Ben Lando, who runs the Iraq Oil Report and has studied emerging oil markets, said, too, that oil wealth can be destabilizing in the short term.

"There's a good chance Afghanistan could be stricken by the resource curse rather than come to use its oil for the benefit of its citizens," Lando said. "Oil wealth has a history of having a deteriorating effect on unstable governments with underdeveloped institutions and institutionalized corruption."

But U.S. officials say tapping the crude reserves would help start weaning Afghanistan's dependence on foreign aid as the international community disengages in the years ahead. The potential revenue involved is small, but significant, Afghan and U.S. officials say. The Afghan government spends $3.3 billion a year, but collects only $1 billion in revenue.

Afghanistan remains largely disconnected from the global economy. It depends on the United States and other donors for basic necessities such as making payroll and keeping police and army vehicles fueled. The United States spends roughly $250 million a year on diesel fuel for the Afghan national army and police.

Afghan officials hope the country's vast mineral reserves will steer the country closer to financial sovereignty by 2014, the year international troops hope to turn over complete security responsibility to the Afghan government.

Shahrani, the mines minister, said Afghanistan could start reaping $1.2 billion per year in revenue from its iron and copper deposits within five years if it manages to attract investors. That could balloon to $3.5 billion in revenue in 15 years, he said.

Jump-starting the energy and agriculture sectors has become a priority for U.S. officials.

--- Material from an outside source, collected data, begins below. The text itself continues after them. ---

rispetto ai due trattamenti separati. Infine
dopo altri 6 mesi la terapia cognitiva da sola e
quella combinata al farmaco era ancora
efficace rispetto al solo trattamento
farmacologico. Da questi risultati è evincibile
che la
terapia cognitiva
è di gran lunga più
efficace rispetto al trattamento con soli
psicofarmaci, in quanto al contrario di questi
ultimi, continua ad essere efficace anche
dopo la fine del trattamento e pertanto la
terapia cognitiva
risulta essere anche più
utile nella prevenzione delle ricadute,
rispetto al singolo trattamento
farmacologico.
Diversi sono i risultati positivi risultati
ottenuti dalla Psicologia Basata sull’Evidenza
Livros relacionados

They say that a diversified economy would create jobs, which in turn would dissuade more Afghans from joining extremist groups and partaking in the lucrative opium trade.

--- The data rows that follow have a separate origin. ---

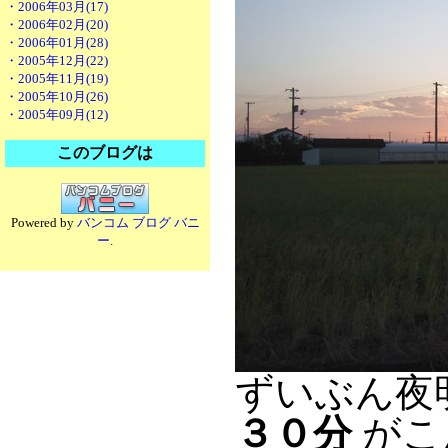
・2006年03月(17)
・2006年02月(20)
・2006年01月(28)
・2005年12月(22)
・2005年11月(19)
・2005年10月(26)
・2005年09月(12)
このブログは
Powered by
バンコム ブログ バニ
ー
.
ずいぶん夜
３０分
がこ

The field at Angot was first discovered in 1959. Swedish and Russian state-owned companies drilled 14 wells there the following decade, but little crude was extracted.

A regional commander got the wells pumping in 2002, shortly after the fall of the Taliban. But Afghan President Hamid Karzai issued a decree banning extraction in 2005, because the government was not receiving revenue.

When the wells at the Angot field are uncapped in the coming days, Mines Ministry employees will extract the crude. The field is expected to pump roughly 800 barrels per day, a yield that will bring the government an estimated $1 million a month in revenue.

Two companies owned by wealthy Afghan families submitted bids for the Angot tender, which the Mines Ministry drafted with assistance from Brinkley's team.

Ghazanfar Neft Gas, which owns gas stations around the country, won the deal. Kam Group, which also operates an airline and a refinery, submitted the losing bid. No foreign investors submitted bids.

Under the terms of the contract, the winning company will collect crude at the wells and arrange to have it refined and sold as fuel. If that works out, the government will issue a new tender next spring for extraction at Angot and the four other developed fields in the Amu Darya Basin.

Under that deal, known as a production-sharing contract, the winning company would be involved in drilling and would split the revenue generated by the sale of crude with the government. U.S. officials estimate the bloc could generate as much as $50 million a year in revenue for the government.

If the second phase succeeds, the government would seek an investor interested in developing the Afghan-Tajik Basin. Because the reserves there are not proven, and building the infrastructure to start drilling would take years, the government would need to find an energy giant or a consortium with deep pockets.

The regions where the reserves are located are among the safest in the country, but the security situation is sure to remain a concern for prospective investors. As the U.S. military has moved in on Taliban strongholds in the south, cells of fighters have migrated to the north.